Machu Picchu is more impressive then any picture we had seen of it beforehand, and any ruins we had visited on our trip so far. It is amazing to imagine that this sprawling site had lain hidden until early this century. However, there is an old saying about how the journey is sometimes greater than the destination.

To stand at the top of the ruins of Machu Picchu is a milestone in our lives, but after days of trekking through the Andes and even hiking to the top of Huayna Picchu, we felt our experience in these mountains had been even bigger. Man had built something inspiring and epic in Mother Nature but the planet had built something even grander. Machu Picchu was the icing on the cake of the Andes but without the Andes, there was no cake.

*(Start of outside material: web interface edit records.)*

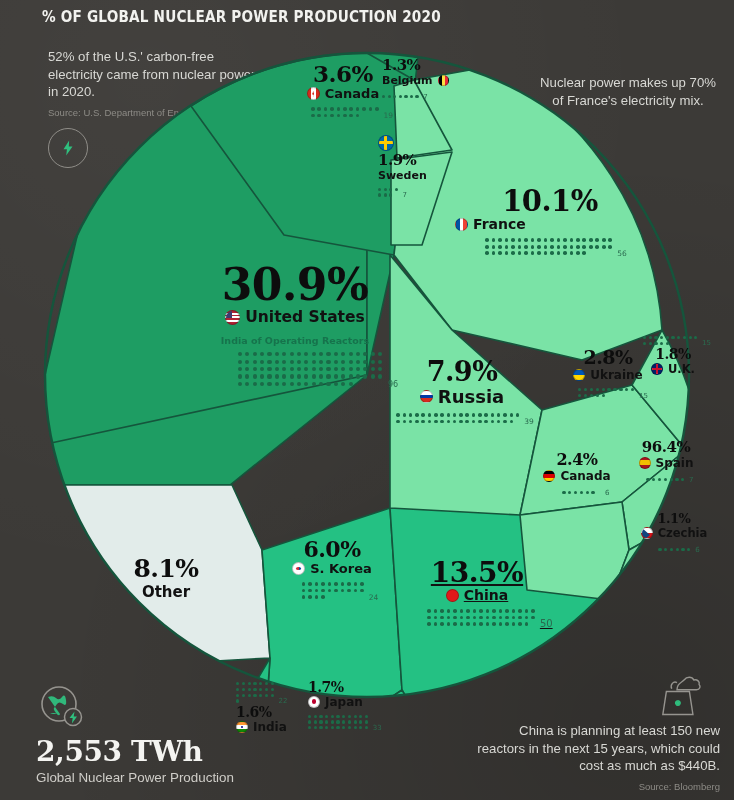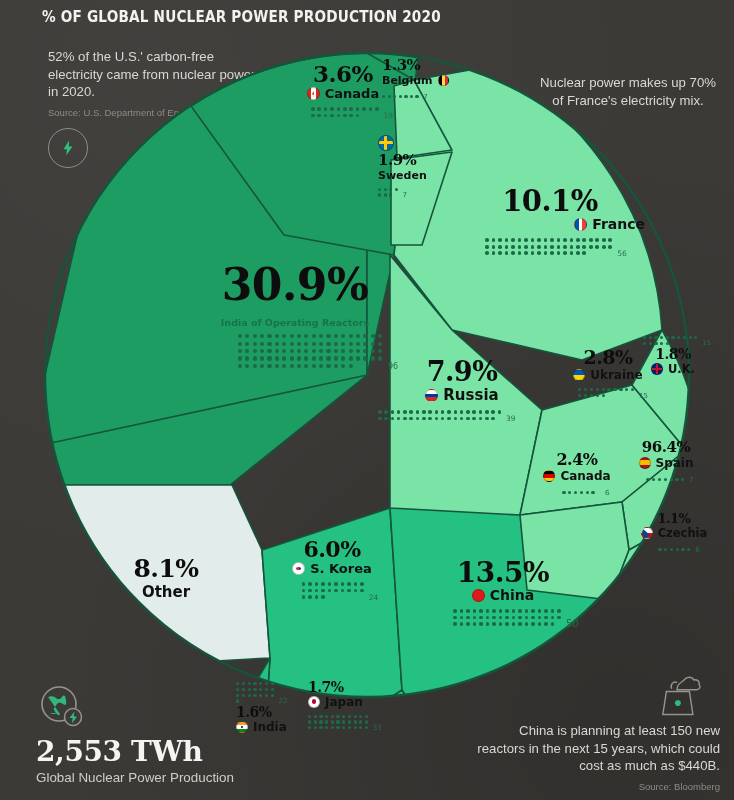--- a/index.html
+++ b/index.html
@@ -197,20 +197,26 @@
         <path fill="#7ae3a6" d="M498,485 L600,472 L607,520 L588,570 L505,560 Z"></path>
         <path fill="#7ae3a6" d="M607,520 L648,497 A322,322 0 0 1 620,560 L588,570 Z"></path>
       </g>
       <circle cx="345" cy="345" r="322" fill="none" stroke="#15553c" stroke-width="2.4"></circle>
     </svg>
   </div>
 
   <div id="labels">
       <div class="lbl" style="left: 175px; top: 262px; width: 240px;">
         <span class="pct" style="font-size:44px;line-height:46.2px">30.9%</span>
+        <span class="nmrow" style="justify-content:center">
+          <span class="flag" style="width:15px;height:15px;background:linear-gradient(#b22234 0 14%, #fff 14% 28%, #b22234 28% 42%, #fff 42% 56%, #b22234 56% 70%, #fff 70% 84%, #b22234 84% 100%)">
+            <span style="position:absolute;left:0;top:0;width:46%;height:54%;background:#3c3b6e"></span>
+          </span>
+          <span class="nm" style="font-size:15.5px">United States</span>
+        </span>
         <span class="caption" style="font-size:9.5px;display:block;margin-top:9px">India of Operating Reactors</span>
         <span style="display:flex;align-items:flex-end;justify-content:center;margin-top:6px;margin-left:46px">
           <span class="dots" style="width:148px">
             <span class="dot" style="width:4.2px;height:4.2px;margin:0 3.2px 3.2px 0"></span>
             <span class="dot" style="width:4.2px;height:4.2px;margin:0 3.2px 3.2px 0"></span>
             <span class="dot" style="width:4.2px;height:4.2px;margin:0 3.2px 3.2px 0"></span>
             <span class="dot" style="width:4.2px;height:4.2px;margin:0 3.2px 3.2px 0"></span>
             <span class="dot" style="width:4.2px;height:4.2px;margin:0 3.2px 3.2px 0"></span>
             <span class="dot" style="width:4.2px;height:4.2px;margin:0 3.2px 3.2px 0"></span>
             <span class="dot" style="width:4.2px;height:4.2px;margin:0 3.2px 3.2px 0"></span>
@@ -300,21 +306,21 @@
             <span class="dot" style="width:4.2px;height:4.2px;margin:0 3.2px 3.2px 0"></span>
             <span class="dot" style="width:4.2px;height:4.2px;margin:0 3.2px 3.2px 0"></span>
             <span class="dot" style="width:4.2px;height:4.2px;margin:0 3.2px 3.2px 0"></span>
             <span class="dot" style="width:4.2px;height:4.2px;margin:0 3.2px 3.2px 0"></span>
             <span class="dot" style="width:4.2px;height:4.2px;margin:0 3.2px 3.2px 0"></span>
             <span class="dot" style="width:4.2px;height:4.2px;margin:0 3.2px 3.2px 0"></span>
           </span>
           <span class="dotcount" style="font-size:8px;margin-left:2px">96</span>
         </span>
       </div>
-      <div class="lbl" style="left: 418px; top: 558px; width: 170px;">
+      <div class="lbl" style="left: 392px; top: 558px; width: 170px; text-decoration: underline;">
         <span class="pct" style="font-size:28px;line-height:29.400000000000002px">13.5%</span>
         <span class="nmrow" style="justify-content:center">
           <span class="flag" style="width:13px;height:13px;background:radial-gradient(circle,#e01a1a 0 100%)"></span>
           <span class="nm" style="font-size:14px">China</span>
         </span>
         <span style="display:flex;align-items:flex-end;justify-content:center;margin-top:6px;margin-left:26px">
           <span class="dots" style="width:110.5px">
             <span class="dot" style="width:3.6px;height:3.6px;margin:0 2.9px 2.9px 0"></span>
             <span class="dot" style="width:3.6px;height:3.6px;margin:0 2.9px 2.9px 0"></span>
             <span class="dot" style="width:3.6px;height:3.6px;margin:0 2.9px 2.9px 0"></span>
@@ -364,21 +370,21 @@
             <span class="dot" style="width:3.6px;height:3.6px;margin:0 2.9px 2.9px 0"></span>
             <span class="dot" style="width:3.6px;height:3.6px;margin:0 2.9px 2.9px 0"></span>
             <span class="dot" style="width:3.6px;height:3.6px;margin:0 2.9px 2.9px 0"></span>
             <span class="dot" style="width:3.6px;height:3.6px;margin:0 2.9px 2.9px 0"></span>
           </span>
           <span class="dotcount" style="font-size:10px;margin-left:2px">50</span>
         </span>
       </div>
       <div class="lbl" style="left: 455px; top: 186px; width: 190px;">
         <span class="pct" style="font-size:29px;line-height:30.450000000000003px">10.1%</span>
-        <span class="nmrow" style="justify-content:flex-end">
+        <span class="nmrow" style="justify-content:flex-start">
           <span class="flag" style="width:13px;height:13px;background:linear-gradient(90deg,#0055a4 0 33%, #fff 33% 66%, #ef4135 66% 100%)"></span>
           <span class="nm" style="font-size:14px">France</span>
         </span>
         <span style="display:flex;align-items:flex-end;justify-content:center;margin-top:6px;margin-left:12px">
           <span class="dots" style="width:130px">
             <span class="dot" style="width:3.6px;height:3.6px;margin:0 2.9px 2.9px 0"></span>
             <span class="dot" style="width:3.6px;height:3.6px;margin:0 2.9px 2.9px 0"></span>
             <span class="dot" style="width:3.6px;height:3.6px;margin:0 2.9px 2.9px 0"></span>
             <span class="dot" style="width:3.6px;height:3.6px;margin:0 2.9px 2.9px 0"></span>
             <span class="dot" style="width:3.6px;height:3.6px;margin:0 2.9px 2.9px 0"></span>
@@ -435,23 +441,23 @@
             <span class="dot" style="width:3.6px;height:3.6px;margin:0 2.9px 2.9px 0"></span>
           </span>
           <span class="dotcount" style="font-size:7.5px;margin-left:2px">56</span>
         </span>
       </div>
       <div class="lbl" style="left: 104px; top: 556px; width: 124px;"><span class="pct" style="font-size:25px;line-height:26.25px">8.1%</span><span class="nm" style="font-size:15px">Other</span></div>
       <div class="lbl" style="left: 372px; top: 358px; width: 180px;">
         <span class="pct" style="font-size:27px;line-height:28.35px">7.9%</span>
         <span class="nmrow" style="justify-content:center">
           <span class="flag" style="width:13px;height:13px;background:linear-gradient(#fff 0 33%, #0039a6 33% 66%, #d52b1e 66% 100%)"></span>
-          <span class="nm" style="font-size:15px">Russia</span>
-        </span>
-        <span style="display:flex;align-items:flex-end;margin-top:6px;margin-left:6px">
+          <span class="nm" style="font-size:18px">Russia</span>
+        </span>
+        <span style="display:flex;align-items:flex-end;justify-content:center;margin-top:6px;margin-left:6px">
           <span class="dots" style="width:126px">
             <span class="dot" style="width:3.5px;height:3.5px;margin:0 2.8px 2.8px 0"></span>
             <span class="dot" style="width:3.5px;height:3.5px;margin:0 2.8px 2.8px 0"></span>
             <span class="dot" style="width:3.5px;height:3.5px;margin:0 2.8px 2.8px 0"></span>
             <span class="dot" style="width:3.5px;height:3.5px;margin:0 2.8px 2.8px 0"></span>
             <span class="dot" style="width:3.5px;height:3.5px;margin:0 2.8px 2.8px 0"></span>
             <span class="dot" style="width:3.5px;height:3.5px;margin:0 2.8px 2.8px 0"></span>
             <span class="dot" style="width:3.5px;height:3.5px;margin:0 2.8px 2.8px 0"></span>
             <span class="dot" style="width:3.5px;height:3.5px;margin:0 2.8px 2.8px 0"></span>
             <span class="dot" style="width:3.5px;height:3.5px;margin:0 2.8px 2.8px 0"></span>

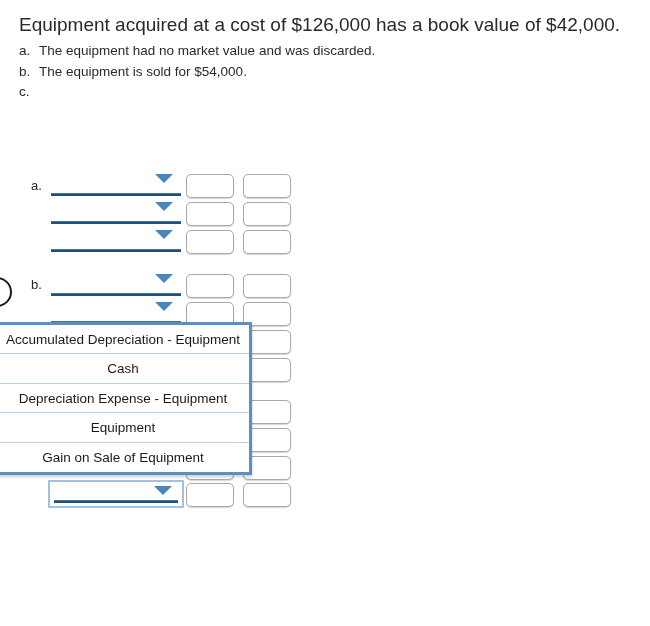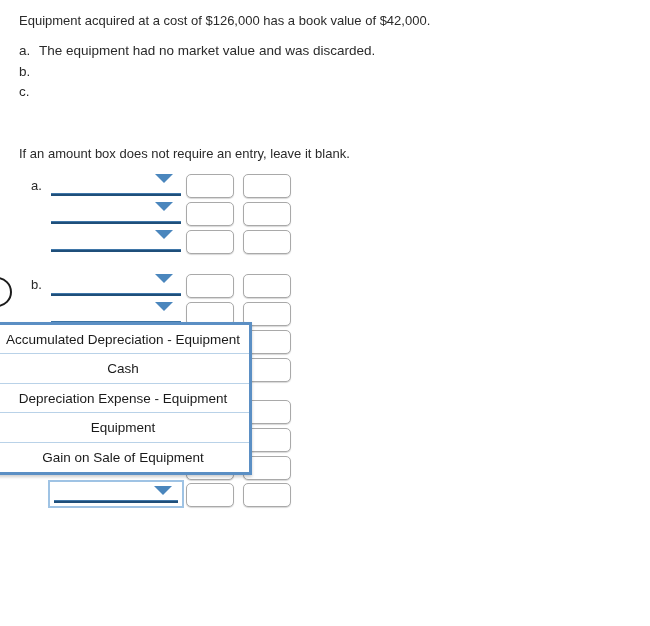--- a/index.html
+++ b/index.html
@@ -13,21 +13,21 @@
   #page {
     position: relative;
     width: 650px; height: 626px;
     background: #ffffff;
   }
 
   
   .prose {
     position: absolute;
     color: #2a2a2a;
-    font-size: 13px;
+    font-size: 19px;
     line-height: 1.35;
     white-space: nowrap;
   }
   #stmt-intro   { left: 19px; top: 12px; }
   #stmt-journal { left: 19px; top: 110px; }
   #stmt-blank   { left: 19px; top: 145px; }
 
   .assumption-list {
     position: absolute;
     left: 19px; top: 41px;
@@ -143,28 +143,28 @@
 
   <div class="prose" id="stmt-intro">Equipment acquired at a cost of $126,000 has a book value of $42,000.</div>
 
   <ul class="assumption-list">
     <li class="assumption-row">
       <span class="assumption-marker">a.</span>
       <span>The equipment had no market value and was discarded.</span>
     </li>
     <li class="assumption-row">
       <span class="assumption-marker">b.</span>
+      <span>The equipment is sold for $54,000.</span>
     </li>
     <li class="assumption-row">
       <span class="assumption-marker">c.</span>
     </li>
   </ul>
 
 
-  <div class="prose" id="stmt-blank">If an amount box does not require an entry, leave it blank.</div>
 
   <div class="entry-label" style="left:31px; top:178px;">a.</div>
 
   <div class="acct-select" style="left:51px; top:172px;">
     <span class="caret"></span>
     <span class="rule"></span>
   </div>
   <div class="amount-box" style="left:186px; top:174px;"></div>
   <div class="amount-box" style="left:243px; top:174px;"></div>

We have many more pictures from the trek to share here.

Comments

  1. Jacek says:
    May 10, 2009

    Great story…. I am proud of you: first for getting through with the trek and second for being observant enough to notice all these details…
    All this done by the girl that not that long ago stated on a visit to forest close to home that “forest smells bad and I do not want ever to go there again” – unbelievable!
    Jacek

    Reply

    • Tomas says:
      May 24, 2009

      Fantastic photos from your trip!
      I`m absolutely agree with Jacek.
      A wish one well for both

      Reply

  2. Heatheronhertravels says:
    May 11, 2009

    I think you deserved a nice meal at the end of a day of hiking & I bet you looked forward to a hot shower when you got back to the hotel.

    Like the his n hers Peruvian hats

    Reply

  3. Nidhi says:
    May 12, 2009

    the photos are breathtaking and the journey sounds like something straight out of a dream…no matter how many other tourists have done this trek. so inspiring!

    Reply

  4. Dave says:
    May 15, 2009

    Your description and pictures are incredible and poignant. It sounds like you didn’t just make this a notch on your walking stick. Rather, it seems that this experience has left an indelible mark on your consciousness. And to think that you are only at the beginning of your trip!